The other private-eye, the boss, the country singer, her band, the out-of-towner, the children, all of course have their own romantic entanglements. Beset by a slew of tempestuous ex-lovers, an affair with a secretary, or googly-eyed strangers across the bar, they each navigate the desires amidst a labyrinthine city. Skating, stalking, seducing, wedding – In Bogdanovich’s New York, everyone gives and finds love freely.
The geometric lines that connect and reconnect the ensemble of characters take on an extra dimension as those lines mischievously interweave with the biographical relationships of the cast and crew. Ben Gazzara and Audrey Hepburn had previously had an extramarital affair. Gazzara’s character’s daughters are both played by Bogdanovich’s real daughters. Hepburn’s real son plays Colleen Camp’s character’s love interest. Etc. etc. Bogdanovich sets the film amidst playfully overlapping and intersecting lines of truth and fiction.
For all its playfulness, a macabre cruelty hangs over the film, a foreboding truth that it’s all too good to last. Dorothy Stratten, Bogdanvich’s real life girlfriend, plays the woman for whom Charles is dumbstruck in love. Stratten’s character is partially autobiographical, notable for an abusive and overbearing ex-husband. An ex-husband who would brutally murder Stratten not long after filming was complete – the opening titles of the film announce that it is dedicated to Stratten.

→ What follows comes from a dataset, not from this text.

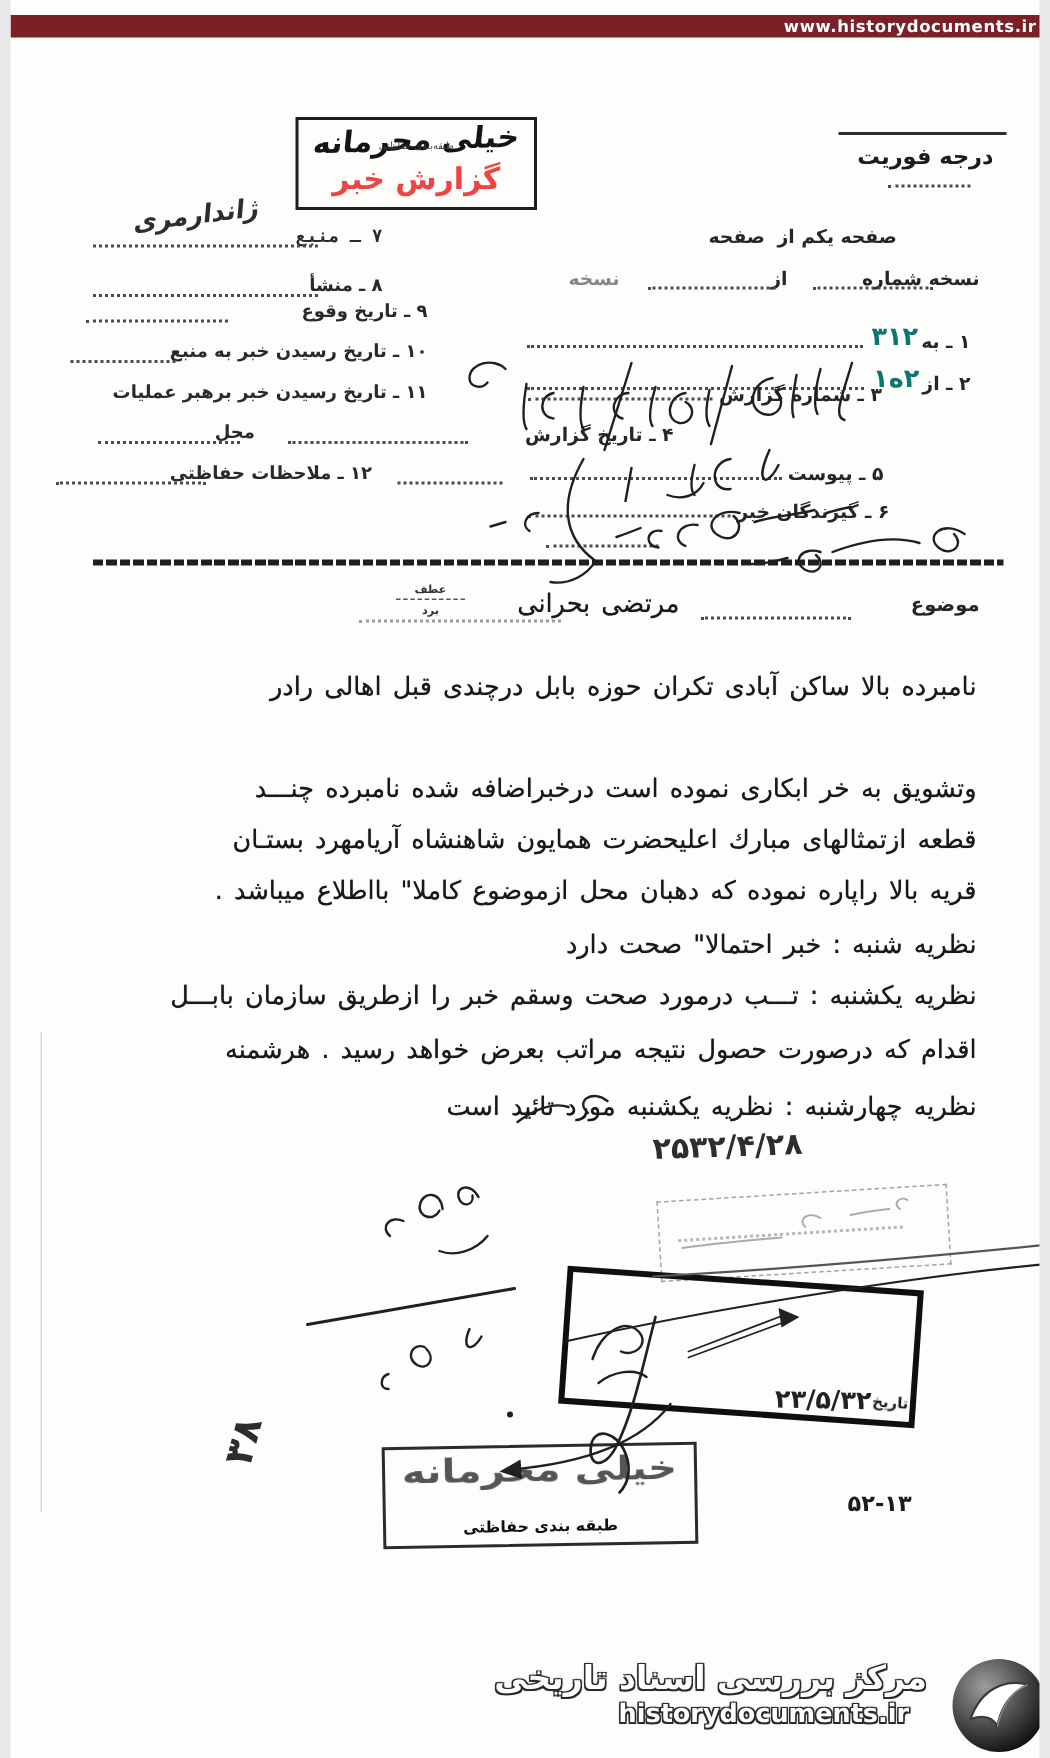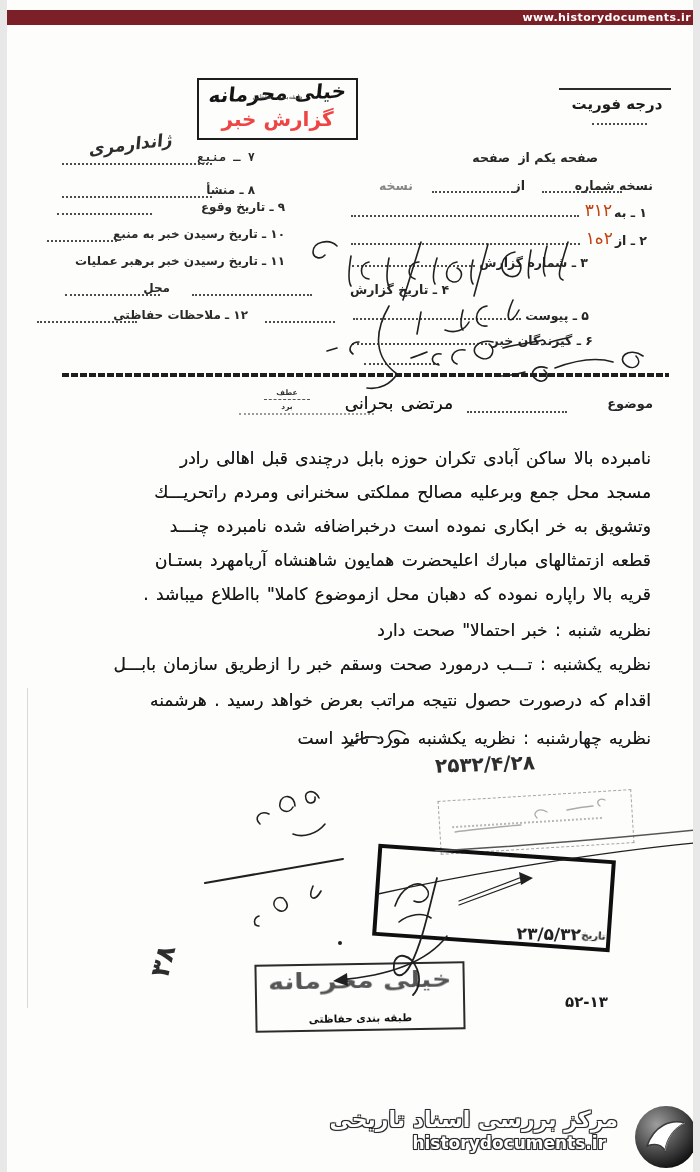"۳۱۲" .val { color: #c2410c -> #0f766e; font-weight: normal -> bold; margin-top: none -> 15px }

A few years after They All Laughed, Blue Velvet director David Lynch puts the director-detective allegory even more bluntly when Kyle MacLachlan’s Lynch stand-in is mused to: “I don't know if you're a detective or a pervert.” The detective, like the director, is always following their eyes, and the eyes are sexual organs – like MacLachlan’s dilemma between blonde and brunette, cinema is trapped between Desire and Responsibility. Bogdanvich comes up with a simple answer to this dilemma – the detective/director’s job isn’t truth, it’s emotional honesty. Desire is enough. The job, the tryst, the relief, the chance to feel something however briefly, to converge immutable lines, is all we can ask for.
The detectives, like film directors and audiences, are voyeurs, quietly watching their subjects, awestruck and desiring. They find themselves trapped in the seduction of sight, of the overwhelming magnetic sensation of looking. Drawn forward across Manhattan's exacting grid, they find looking turns to loving.
Manhattan itself bears the weight of these invisible forces. Spiritual density begetting a spiritual gravitational force. To Bogdanvich; to Eric Adams; to viewers, voyeurs, stalkers and lookers; to anyone who falls in love at first sight; or to any of us who like to rubberneck, survey, gawp, ogle, or gaze; Manhattan bewitches us. As They All Laughed’s final title card concludes: "We thank the people of Manhattan, on whose island this picture was filmed.”